What needs to be done = For the data below, retype word for word the lines from the one containing "right knee: (124, 290)" through the one containing "left back paw: (395, 439)"; drop the pictures.

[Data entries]
-- Opening Marker --
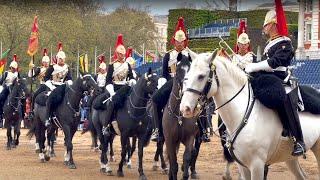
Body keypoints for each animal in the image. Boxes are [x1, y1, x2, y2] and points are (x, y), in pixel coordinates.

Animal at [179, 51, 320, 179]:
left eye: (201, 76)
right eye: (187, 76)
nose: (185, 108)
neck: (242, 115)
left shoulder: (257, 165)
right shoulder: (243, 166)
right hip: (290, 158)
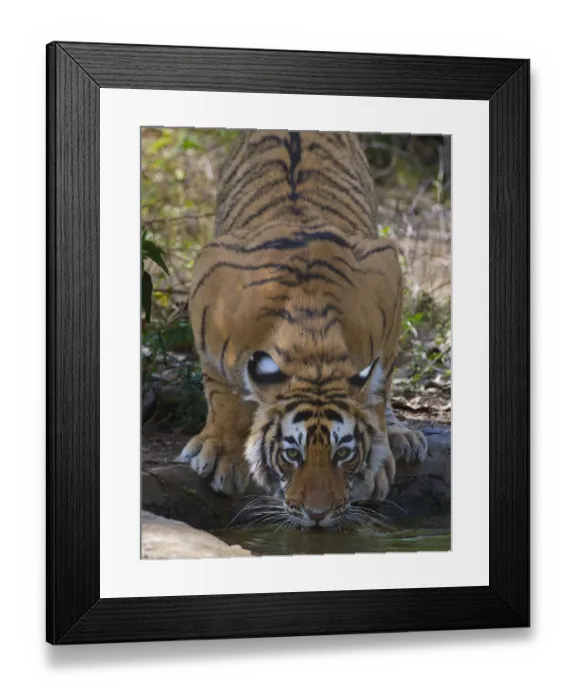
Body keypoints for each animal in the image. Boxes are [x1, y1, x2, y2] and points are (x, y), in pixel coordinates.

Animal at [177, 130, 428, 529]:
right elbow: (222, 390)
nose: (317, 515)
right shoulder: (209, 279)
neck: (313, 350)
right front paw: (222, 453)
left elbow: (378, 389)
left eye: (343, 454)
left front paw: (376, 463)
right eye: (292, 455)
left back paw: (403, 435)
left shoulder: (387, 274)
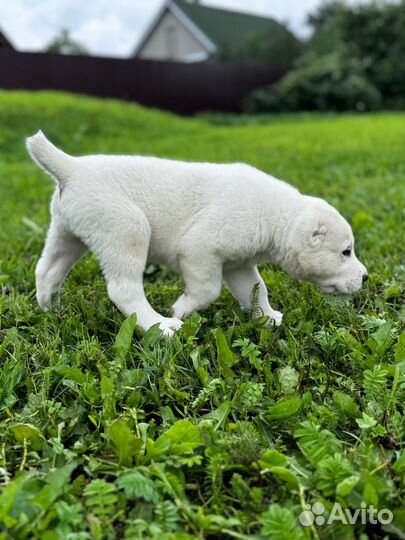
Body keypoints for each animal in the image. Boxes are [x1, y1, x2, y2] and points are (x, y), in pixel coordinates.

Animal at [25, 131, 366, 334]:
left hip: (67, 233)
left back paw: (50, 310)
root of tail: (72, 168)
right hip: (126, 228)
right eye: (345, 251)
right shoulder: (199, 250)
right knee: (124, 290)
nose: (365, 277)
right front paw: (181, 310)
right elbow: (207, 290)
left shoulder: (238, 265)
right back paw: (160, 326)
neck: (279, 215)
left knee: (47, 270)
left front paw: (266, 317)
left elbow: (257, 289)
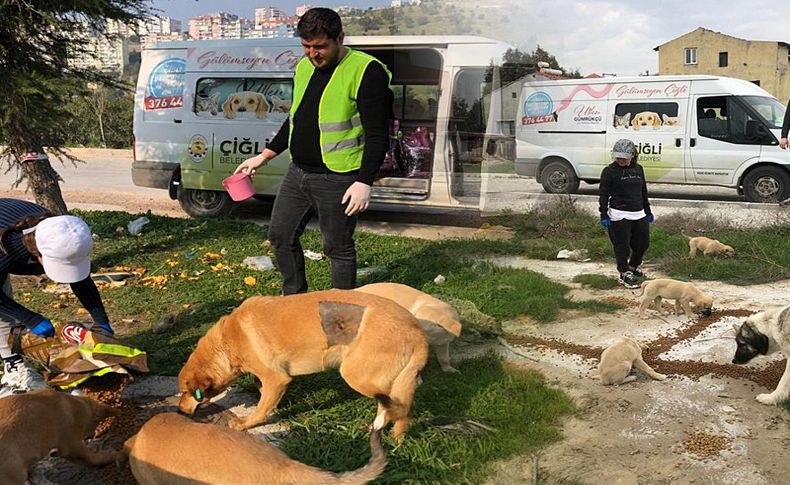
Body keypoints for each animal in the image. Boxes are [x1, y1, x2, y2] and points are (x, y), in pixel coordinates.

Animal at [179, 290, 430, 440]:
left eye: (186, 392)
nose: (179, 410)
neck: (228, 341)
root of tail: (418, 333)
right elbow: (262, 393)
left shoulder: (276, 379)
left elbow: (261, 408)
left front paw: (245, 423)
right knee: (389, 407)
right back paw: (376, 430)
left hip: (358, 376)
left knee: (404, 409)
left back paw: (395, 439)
-- Closing Marker --
-- Opening Marker --
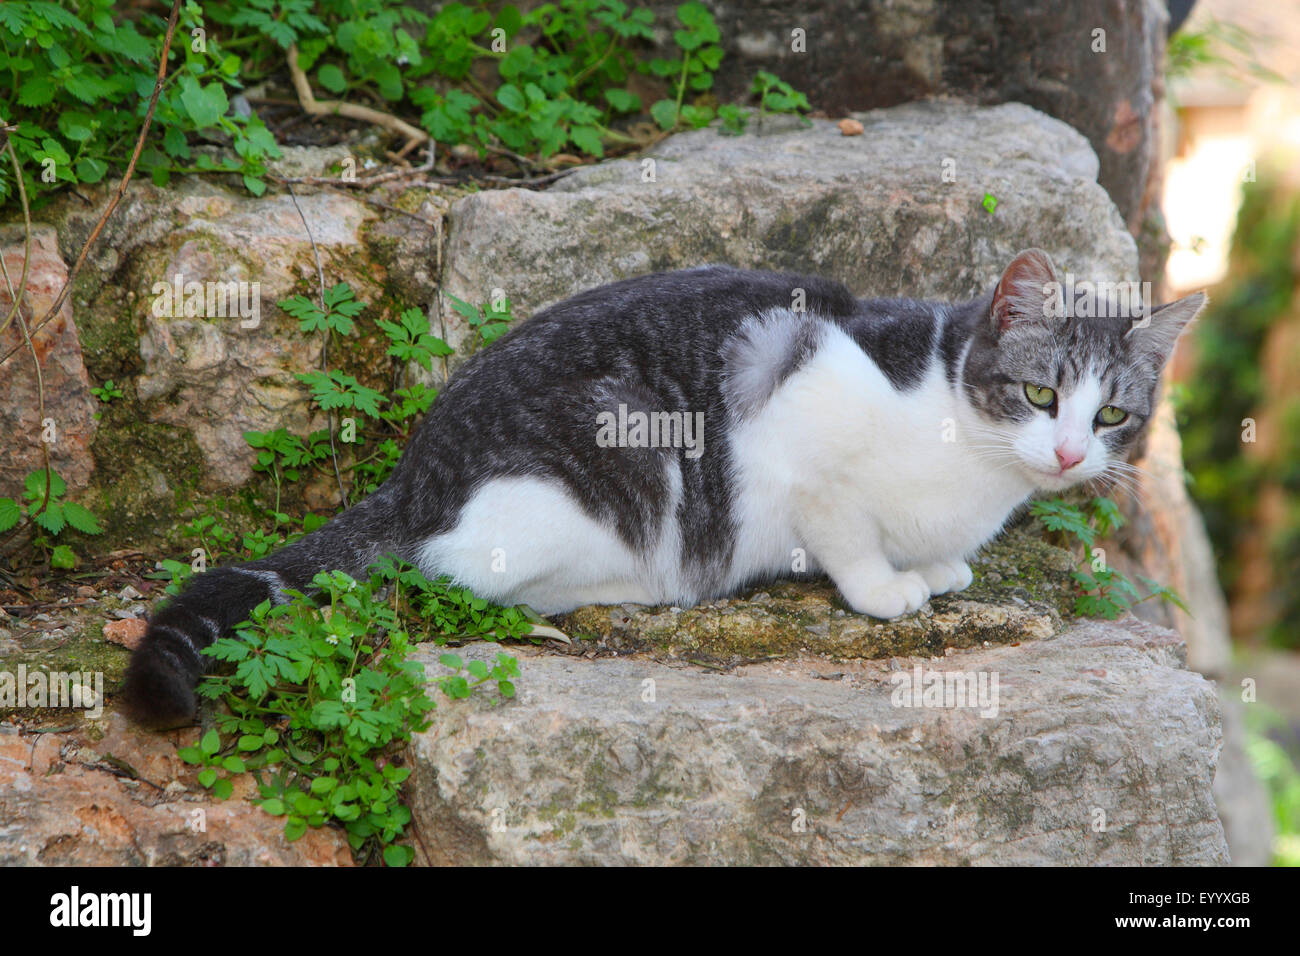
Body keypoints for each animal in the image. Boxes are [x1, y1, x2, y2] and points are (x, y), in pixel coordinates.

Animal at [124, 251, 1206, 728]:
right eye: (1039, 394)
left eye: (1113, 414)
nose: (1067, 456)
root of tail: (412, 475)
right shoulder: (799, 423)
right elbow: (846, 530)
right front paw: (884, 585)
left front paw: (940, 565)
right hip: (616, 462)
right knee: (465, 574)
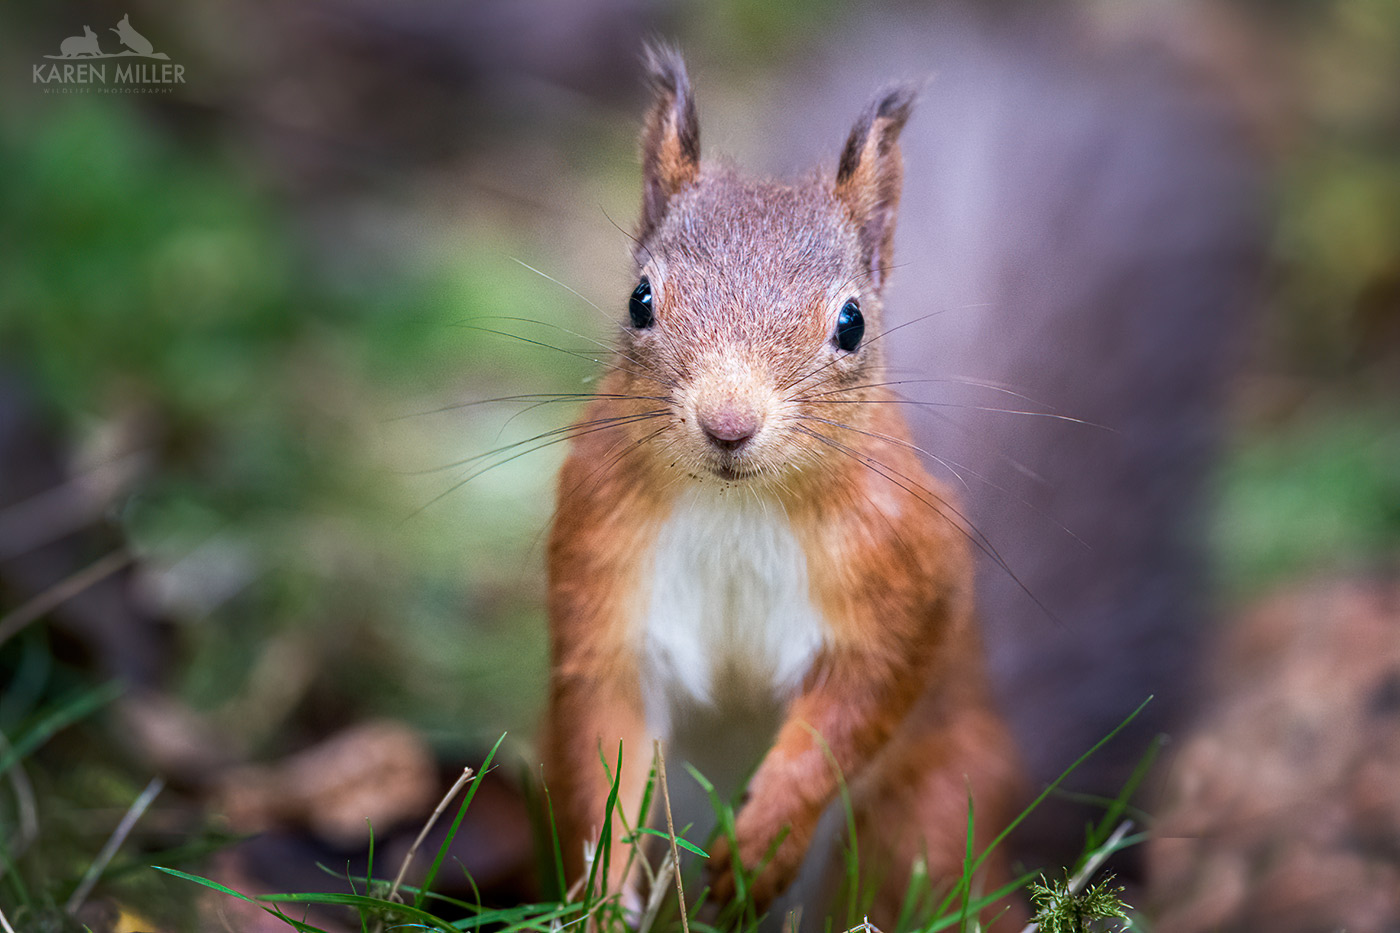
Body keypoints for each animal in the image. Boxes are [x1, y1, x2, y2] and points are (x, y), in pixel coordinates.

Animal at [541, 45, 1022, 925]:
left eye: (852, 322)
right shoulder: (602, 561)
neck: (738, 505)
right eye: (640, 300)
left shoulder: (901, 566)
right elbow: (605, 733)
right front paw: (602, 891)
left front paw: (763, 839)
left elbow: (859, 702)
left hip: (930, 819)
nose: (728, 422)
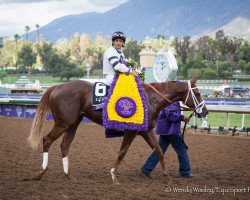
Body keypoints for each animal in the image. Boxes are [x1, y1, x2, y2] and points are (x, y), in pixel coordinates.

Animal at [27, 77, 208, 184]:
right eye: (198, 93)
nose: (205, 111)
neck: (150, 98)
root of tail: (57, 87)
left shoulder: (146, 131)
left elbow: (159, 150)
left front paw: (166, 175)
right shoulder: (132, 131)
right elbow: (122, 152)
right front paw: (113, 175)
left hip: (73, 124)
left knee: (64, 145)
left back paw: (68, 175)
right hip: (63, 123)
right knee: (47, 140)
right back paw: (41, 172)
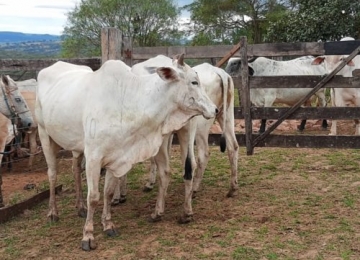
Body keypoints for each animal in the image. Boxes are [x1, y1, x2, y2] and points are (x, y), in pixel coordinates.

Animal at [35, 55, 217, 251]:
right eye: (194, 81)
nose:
-- Closing Marker --
Solution for this task =
right knee: (124, 290)
nose: (365, 277)
right front paw: (181, 310)
right elbow: (207, 290)
left shoulder: (238, 265)
right back paw: (160, 326)
neck: (279, 215)
left knee: (47, 270)
left front paw: (266, 317)
left elbow: (257, 289)
Body keypoints for each animal in the image. Boxes are [x1, y1, x2, y2] and points are (x, y), in pixel coordinates.

Animal at [179, 290, 430, 440]:
left eye: (186, 392)
nose: (179, 410)
neck: (228, 341)
root of tail: (418, 333)
right elbow: (262, 393)
left shoulder: (276, 379)
left elbow: (261, 408)
left front paw: (245, 423)
right knee: (389, 407)
right back paw: (376, 430)
left hip: (358, 376)
left knee: (404, 409)
left back paw: (395, 439)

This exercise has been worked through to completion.